AIM OF THE EXERCISE
Your answer should be one number, the count of lines in the data that hold "macros".

Pictures with circuit source files:
====================
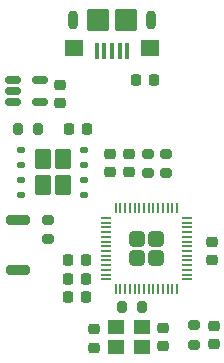
<source format=gbr>
%TF.GenerationSoftware,KiCad,Pcbnew,7.0.9-7.0.9~ubuntu22.04.1*%
%TF.CreationDate,2023-12-01T21:26:12+01:00*%
%TF.ProjectId,rp2040_pmod,72703230-3430-45f7-906d-6f642e6b6963,rev?*%
%TF.SameCoordinates,Original*%
%TF.FileFunction,Paste,Top*%
%TF.FilePolarity,Positive*%
%FSLAX46Y46*%
G04 Gerber Fmt 4.6, Leading zero omitted, Abs format (unit mm)*
G04 Created by KiCad (PCBNEW 7.0.9-7.0.9~ubuntu22.04.1) date 2023-12-01 21:26:12*
%MOMM*%
%LPD*%
G01*
G04 APERTURE LIST*
G04 Aperture macros list*
%AMRoundRect*
0 Rectangle with rounded corners*
0 $1 Rounding radius*
0 $2 $3 $4 $5 $6 $7 $8 $9 X,Y pos of 4 corners*
0 Add a 4 corners polygon primitive as box body*
4,1,4,$2,$3,$4,$5,$6,$7,$8,$9,$2,$3,0*
0 Add four circle primitives for the rounded corners*
1,1,$1+$1,$2,$3*
1,1,$1+$1,$4,$5*
1,1,$1+$1,$6,$7*
1,1,$1+$1,$8,$9*
0 Add four rect primitives between the rounded corners*
20,1,$1+$1,$2,$3,$4,$5,0*
20,1,$1+$1,$4,$5,$6,$7,0*
20,1,$1+$1,$6,$7,$8,$9,0*
20,1,$1+$1,$8,$9,$2,$3,0*%
G04 Aperture macros list end*
%ADD10R,1.400000X1.200000*%
%ADD11RoundRect,0.225000X-0.250000X0.225000X-0.250000X-0.225000X0.250000X-0.225000X0.250000X0.225000X0*%
%ADD12RoundRect,0.200000X0.800000X-0.200000X0.800000X0.200000X-0.800000X0.200000X-0.800000X-0.200000X0*%
%ADD13RoundRect,0.225000X0.225000X0.250000X-0.225000X0.250000X-0.225000X-0.250000X0.225000X-0.250000X0*%
%ADD14RoundRect,0.100000X0.100000X0.575000X-0.100000X0.575000X-0.100000X-0.575000X0.100000X-0.575000X0*%
%ADD15O,0.900000X1.600000*%
%ADD16RoundRect,0.250000X0.550000X0.450000X-0.550000X0.450000X-0.550000X-0.450000X0.550000X-0.450000X0*%
%ADD17RoundRect,0.250000X0.700000X0.700000X-0.700000X0.700000X-0.700000X-0.700000X0.700000X-0.700000X0*%
%ADD18RoundRect,0.200000X-0.200000X-0.275000X0.200000X-0.275000X0.200000X0.275000X-0.200000X0.275000X0*%
%ADD19RoundRect,0.218750X0.256250X-0.218750X0.256250X0.218750X-0.256250X0.218750X-0.256250X-0.218750X0*%
%ADD20RoundRect,0.250000X-0.435000X-0.615000X0.435000X-0.615000X0.435000X0.615000X-0.435000X0.615000X0*%
%ADD21RoundRect,0.125000X-0.250000X-0.125000X0.250000X-0.125000X0.250000X0.125000X-0.250000X0.125000X0*%
%ADD22RoundRect,0.225000X-0.225000X-0.250000X0.225000X-0.250000X0.225000X0.250000X-0.225000X0.250000X0*%
%ADD23RoundRect,0.225000X0.250000X-0.225000X0.250000X0.225000X-0.250000X0.225000X-0.250000X-0.225000X0*%
%ADD24RoundRect,0.200000X-0.275000X0.200000X-0.275000X-0.200000X0.275000X-0.200000X0.275000X0.200000X0*%
%ADD25RoundRect,0.200000X0.275000X-0.200000X0.275000X0.200000X-0.275000X0.200000X-0.275000X-0.200000X0*%
%ADD26RoundRect,0.150000X-0.512500X-0.150000X0.512500X-0.150000X0.512500X0.150000X-0.512500X0.150000X0*%
%ADD27RoundRect,0.249999X-0.395001X-0.395001X0.395001X-0.395001X0.395001X0.395001X-0.395001X0.395001X0*%
%ADD28RoundRect,0.050000X-0.387500X-0.050000X0.387500X-0.050000X0.387500X0.050000X-0.387500X0.050000X0*%
%ADD29RoundRect,0.050000X-0.050000X-0.387500X0.050000X-0.387500X0.050000X0.387500X-0.050000X0.387500X0*%
G04 APERTURE END LIST*
D10*
%TO.C,Y1*%
X140300000Y-99250000D03*
X142500000Y-99250000D03*
X142500000Y-97550000D03*
X140300000Y-97550000D03*
%TD*%
D11*
%TO.C,C3*%
X138500000Y-97725000D03*
X138500000Y-99275000D03*
%TD*%
D12*
%TO.C,SW1*%
X132000000Y-92700000D03*
X132000000Y-88500000D03*
%TD*%
D13*
%TO.C,C1*%
X137875000Y-80800000D03*
X136325000Y-80800000D03*
%TD*%
D14*
%TO.C,J2*%
X141300000Y-74180000D03*
X140650000Y-74180000D03*
X140000000Y-74180000D03*
X139350000Y-74180000D03*
X138700000Y-74180000D03*
D15*
X143300000Y-71505000D03*
D16*
X143200000Y-73955000D03*
D17*
X141200000Y-71505000D03*
X138800000Y-71505000D03*
D16*
X136800000Y-73955000D03*
D15*
X136700000Y-71505000D03*
%TD*%
D18*
%TO.C,R4*%
X132075000Y-80800000D03*
X133725000Y-80800000D03*
%TD*%
D19*
%TO.C,D1*%
X148600000Y-98987500D03*
X148600000Y-97412500D03*
%TD*%
D20*
%TO.C,U2*%
X134110000Y-83350000D03*
X134110000Y-85500000D03*
X135810000Y-83350000D03*
X135810000Y-85500000D03*
D21*
X132260000Y-82520000D03*
X132260000Y-83790000D03*
X132260000Y-85060000D03*
X132260000Y-86330000D03*
X137660000Y-86330000D03*
X137660000Y-85060000D03*
X137660000Y-83790000D03*
X137660000Y-82520000D03*
%TD*%
D22*
%TO.C,C7*%
X136260000Y-93460000D03*
X137810000Y-93460000D03*
%TD*%
D11*
%TO.C,C4*%
X141400000Y-82900000D03*
X141400000Y-84450000D03*
%TD*%
%TO.C,C9*%
X148500000Y-90325000D03*
X148500000Y-91875000D03*
%TD*%
D23*
%TO.C,C2*%
X144300000Y-99175000D03*
X144300000Y-97625000D03*
%TD*%
D24*
%TO.C,R1*%
X143000000Y-82875000D03*
X143000000Y-84525000D03*
%TD*%
D11*
%TO.C,C5*%
X139800000Y-82900000D03*
X139800000Y-84450000D03*
%TD*%
D23*
%TO.C,C11*%
X135600000Y-78575000D03*
X135600000Y-77025000D03*
%TD*%
D24*
%TO.C,R2*%
X144600000Y-82875000D03*
X144600000Y-84525000D03*
%TD*%
D13*
%TO.C,C10*%
X143575000Y-76600000D03*
X142025000Y-76600000D03*
%TD*%
D25*
%TO.C,R6*%
X146900000Y-99025000D03*
X146900000Y-97375000D03*
%TD*%
%TO.C,R5*%
X134600000Y-90125000D03*
X134600000Y-88475000D03*
%TD*%
D22*
%TO.C,C6*%
X136225000Y-91900000D03*
X137775000Y-91900000D03*
%TD*%
D18*
%TO.C,R3*%
X140875000Y-95800000D03*
X142525000Y-95800000D03*
%TD*%
D26*
%TO.C,U3*%
X131625000Y-76600000D03*
X131625000Y-77550000D03*
X131625000Y-78500000D03*
X133900000Y-78500000D03*
X133900000Y-76600000D03*
%TD*%
D22*
%TO.C,C8*%
X136250000Y-95000000D03*
X137800000Y-95000000D03*
%TD*%
D27*
%TO.C,U1*%
X142100000Y-90100000D03*
X142100000Y-91700000D03*
X143700000Y-90100000D03*
X143700000Y-91700000D03*
D28*
X139462500Y-88300000D03*
X139462500Y-88700000D03*
X139462500Y-89100000D03*
X139462500Y-89500000D03*
X139462500Y-89900000D03*
X139462500Y-90300000D03*
X139462500Y-90700000D03*
X139462500Y-91100000D03*
X139462500Y-91500000D03*
X139462500Y-91900000D03*
X139462500Y-92300000D03*
X139462500Y-92700000D03*
X139462500Y-93100000D03*
X139462500Y-93500000D03*
D29*
X140300000Y-94337500D03*
X140700000Y-94337500D03*
X141100000Y-94337500D03*
X141500000Y-94337500D03*
X141900000Y-94337500D03*
X142300000Y-94337500D03*
X142700000Y-94337500D03*
X143100000Y-94337500D03*
X143500000Y-94337500D03*
X143900000Y-94337500D03*
X144300000Y-94337500D03*
X144700000Y-94337500D03*
X145100000Y-94337500D03*
X145500000Y-94337500D03*
D28*
X146337500Y-93500000D03*
X146337500Y-93100000D03*
X146337500Y-92700000D03*
X146337500Y-92300000D03*
X146337500Y-91900000D03*
X146337500Y-91500000D03*
X146337500Y-91100000D03*
X146337500Y-90700000D03*
X146337500Y-90300000D03*
X146337500Y-89900000D03*
X146337500Y-89500000D03*
X146337500Y-89100000D03*
X146337500Y-88700000D03*
X146337500Y-88300000D03*
D29*
X145500000Y-87462500D03*
X145100000Y-87462500D03*
X144700000Y-87462500D03*
X144300000Y-87462500D03*
X143900000Y-87462500D03*
X143500000Y-87462500D03*
X143100000Y-87462500D03*
X142700000Y-87462500D03*
X142300000Y-87462500D03*
X141900000Y-87462500D03*
X141500000Y-87462500D03*
X141100000Y-87462500D03*
X140700000Y-87462500D03*
X140300000Y-87462500D03*
%TD*%
M02*

</source>
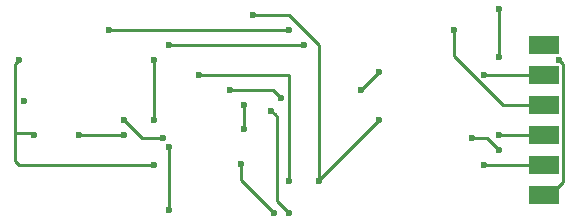
<source format=gbl>
G04 #@! TF.FileFunction,Copper,L2,Bot,Signal*
%FSLAX46Y46*%
G04 Gerber Fmt 4.6, Leading zero omitted, Abs format (unit mm)*
G04 Created by KiCad (PCBNEW 4.0.0-rc1-stable) date 11/30/2015 8:18:10 PM*
%MOMM*%
G01*
G04 APERTURE LIST*
%ADD10C,0.100000*%
%ADD11R,2.540000X1.524000*%
%ADD12C,0.600000*%
%ADD13C,0.250000*%
G04 APERTURE END LIST*
D10*
D11*
X158750000Y-88900000D03*
X158750000Y-91440000D03*
X158750000Y-93980000D03*
X158750000Y-96520000D03*
X158750000Y-99060000D03*
X158750000Y-101600000D03*
D12*
X114759740Y-93680280D03*
X137160000Y-87630000D03*
X121920000Y-87630000D03*
X154940000Y-85852000D03*
X154940000Y-89916000D03*
X115570000Y-96520000D03*
X125730000Y-99060000D03*
X114300000Y-90170000D03*
X154940000Y-96520000D03*
X125730000Y-95250000D03*
X138430000Y-88900000D03*
X126998051Y-88898051D03*
X125728051Y-90168051D03*
X123190000Y-96520000D03*
X119380000Y-96520000D03*
X126979086Y-97539303D03*
X135635996Y-94488000D03*
X137160000Y-103149451D03*
X127000000Y-102870000D03*
X133350000Y-96012000D03*
X133350000Y-93980000D03*
X144780000Y-95250000D03*
X134112000Y-86360000D03*
X139700000Y-100385010D03*
X129540000Y-91440000D03*
X137160000Y-100385010D03*
X144780000Y-91186000D03*
X143256000Y-92710000D03*
X160020000Y-90170000D03*
X154940000Y-97790000D03*
X152654000Y-96774000D03*
X153670000Y-91440000D03*
X136515020Y-93434454D03*
X151130000Y-87630000D03*
X132135011Y-92702354D03*
X153670000Y-99060000D03*
X126491992Y-96774000D03*
X123190000Y-95250000D03*
X133113028Y-98952604D03*
X135890000Y-103149451D03*
D13*
X121920000Y-87630000D02*
X137160000Y-87630000D01*
X154940000Y-89916000D02*
X154940000Y-85852000D01*
X113985159Y-96353754D02*
X113985159Y-98745159D01*
X113985159Y-90484841D02*
X113985159Y-96353754D01*
X113985159Y-96353754D02*
X115403754Y-96353754D01*
X115403754Y-96353754D02*
X115570000Y-96520000D01*
X113985159Y-98745159D02*
X114300000Y-99060000D01*
X114300000Y-99060000D02*
X125730000Y-99060000D01*
X114300000Y-90170000D02*
X113985159Y-90484841D01*
X154940000Y-96520000D02*
X158750000Y-96520000D01*
X125728051Y-95248051D02*
X125730000Y-95250000D01*
X125728051Y-90168051D02*
X125728051Y-95248051D01*
X126998051Y-88898051D02*
X138428051Y-88898051D01*
X138428051Y-88898051D02*
X138430000Y-88900000D01*
X123190000Y-96520000D02*
X119380000Y-96520000D01*
X127000000Y-102870000D02*
X127000000Y-97560217D01*
X127000000Y-97560217D02*
X126979086Y-97539303D01*
X135935995Y-94787999D02*
X135635996Y-94488000D01*
X136144000Y-102133451D02*
X136144000Y-96436264D01*
X136144000Y-94996004D02*
X135935995Y-94787999D01*
X137160000Y-103149451D02*
X136144000Y-102133451D01*
X136144000Y-96436264D02*
X136144000Y-94996004D01*
X136144000Y-96774000D02*
X136144000Y-96436264D01*
X133350000Y-93980000D02*
X133350000Y-96012000D01*
X144780000Y-95250000D02*
X139700000Y-100330000D01*
X139700000Y-100330000D02*
X139700000Y-100385010D01*
X139700000Y-88900000D02*
X137160000Y-86360000D01*
X137160000Y-86360000D02*
X134112000Y-86360000D01*
X139700000Y-100385010D02*
X139700000Y-88900000D01*
X137160000Y-91440000D02*
X129540000Y-91440000D01*
X137160000Y-100385010D02*
X137160000Y-91440000D01*
X143256000Y-92710000D02*
X144780000Y-91186000D01*
X158750000Y-101600000D02*
X159258000Y-101600000D01*
X159258000Y-101600000D02*
X160345001Y-100512999D01*
X160345001Y-100512999D02*
X160345001Y-90495001D01*
X160345001Y-90495001D02*
X160020000Y-90170000D01*
X152654000Y-96774000D02*
X153924000Y-96774000D01*
X153924000Y-96774000D02*
X154940000Y-97790000D01*
X153670000Y-91440000D02*
X158750000Y-91440000D01*
X136215021Y-93134455D02*
X136515020Y-93434454D01*
X135782920Y-92702354D02*
X136215021Y-93134455D01*
X132135011Y-92702354D02*
X135782920Y-92702354D01*
X151130000Y-87630000D02*
X151130000Y-89825002D01*
X151130000Y-89825002D02*
X155284998Y-93980000D01*
X155284998Y-93980000D02*
X157230000Y-93980000D01*
X157230000Y-93980000D02*
X158750000Y-93980000D01*
X153670000Y-99060000D02*
X158750000Y-99060000D01*
X126067728Y-96774000D02*
X126491992Y-96774000D01*
X124714000Y-96774000D02*
X126067728Y-96774000D01*
X123190000Y-95250000D02*
X124714000Y-96774000D01*
X133113028Y-99376868D02*
X133113028Y-98952604D01*
X135890000Y-103149451D02*
X133113028Y-100372479D01*
X133113028Y-100372479D02*
X133113028Y-99376868D01*
M02*

</source>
====================
WRITTEN RESPONSE
2